Local author’s ‘Martian’ experience excels in contest

MARYSVILLE – Many of us think we are so different from our families that maybe we were adopted. But J.R. "Judith" Nakken of Marysville thought she was so different that she must have been from Mars.

MARYSVILLE – Many of us think we are so different from our families that maybe we were adopted.

But J.R. “Judith” Nakken of Marysville thought she was so different that she must have been from Mars.

Thus her memoir is called, “Confessions of a Martian Schoolgirl.”

She entered the piece in a contest sponsored by LifeRich Publishing and Readers Digest Inc. Out of several thousand entries her piece is still in the running in the top 10.

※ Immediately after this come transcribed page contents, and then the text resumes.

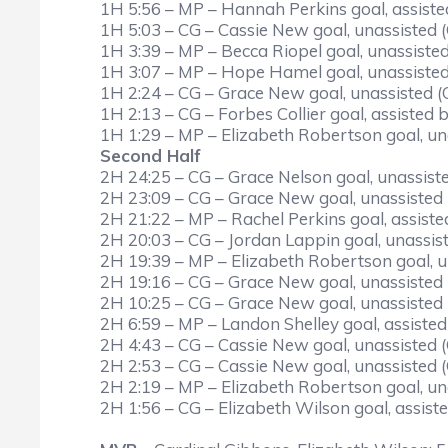
1H 5:56 – MP – Hannah Perkins goal, assiste
1H 5:03 – CG – Cassie New goal, unassisted 
1H 3:39 – MP – Becca Riopel goal, unassisted
1H 3:07 – MP – Hope Hamel goal, unassisted
1H 2:24 – CG – Grace New goal, unassisted (
1H 2:13 – CG – Forbes Collier goal, assisted
1H 1:29 – MP – Elizabeth Robertson goal, un
Second Half
2H 24:25 – CG – Grace Nelson goal, unassist
2H 23:09 – CG – Grace New goal, unassisted
2H 21:22 – MP – Rachel Perkins goal, assist
2H 20:03 – CG – Jordan Lappin goal, unassis
2H 19:39 – MP – Elizabeth Robertson goal, u
2H 19:16 – CG – Grace New goal, unassisted
2H 10:25 – CG – Grace New goal, unassisted
2H 6:59 – MP – Landon Shelley goal, assist
2H 4:43 – CG – Cassie New goal, unassisted 
2H 2:53 – CG – Cassie New goal, unassisted 
2H 2:19 – MP – Elizabeth Robertson goal, un
2H 1:56 – CG – Elizabeth Wilson goal, assis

The writing is about her school days from age 4 to 15. She first went to the first grade in a one-room schoolhouse at 4. She was then taken away by her mother and sent to kindergarten at another school.

“I skipped the first day,” Nakken said.

At age 15 she was to be the high school valedictorian, but instead she was expelled for refusing to apologize after insulting her English teacher.

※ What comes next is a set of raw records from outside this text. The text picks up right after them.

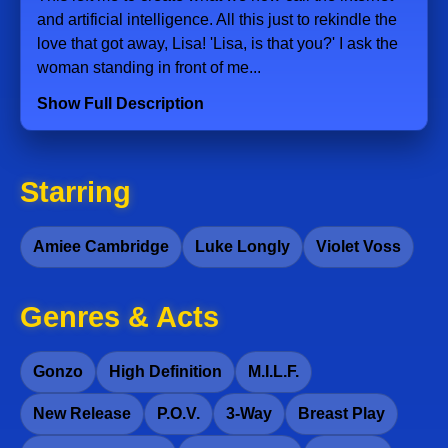
and artificial intelligence. All this just to rekindle the
love that got away, Lisa! 'Lisa, is that you?' I ask the
woman standing in front of me...
Show Full Description
Starring
Amiee Cambridge
Luke Longly
Violet Voss
Genres & Acts
Gonzo
High Definition
M.I.L.F.
New Release
P.O.V.
3-Way
Breast Play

“It was a troubled childhood,” she said. “I was not a good kid.”

Her short story ends with, “I married an earthling.”

Nakken said she wrote all the time when she was little, but stopped as a young adult because she couldn’t handle rejection.

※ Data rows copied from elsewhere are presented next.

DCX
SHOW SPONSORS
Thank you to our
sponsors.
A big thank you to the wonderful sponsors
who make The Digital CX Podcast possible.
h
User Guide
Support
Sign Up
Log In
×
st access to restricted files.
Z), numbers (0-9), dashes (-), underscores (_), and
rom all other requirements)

“I was too thin skinned,” she said.

She went on to have a career as an accountant before retiring to Tulalip at age 62. At 78, she has now authored a number of books that have sold well locally.

She hopes if she wins this contest she will become nationally known.

“I have all the validation I need” as a writer, she said. “Now I’d like to make some money.”

Nakken has four books for sale on Amazon, Barnes and Noble, the Tulalip and Angels of the Wind gift shops and Rainbow’s End in Everett.

They are:

• “Stream and Light, a woman’s journey”: memoirs of 24 stories and three essays.

• “Three point shot”: about high school basketball and prejudice.

• “Sweet Grass Season”: a love story.

• “Jacey Cameron in the Lost State of Franklin”: about magic and time travel.

The last book was supposed to be a trilogy, but Nakken stopped at one because interests among youth have changed.

“If it’s not about vampires or forbidden sex 11-year-olds won’t read it anymore,” she said.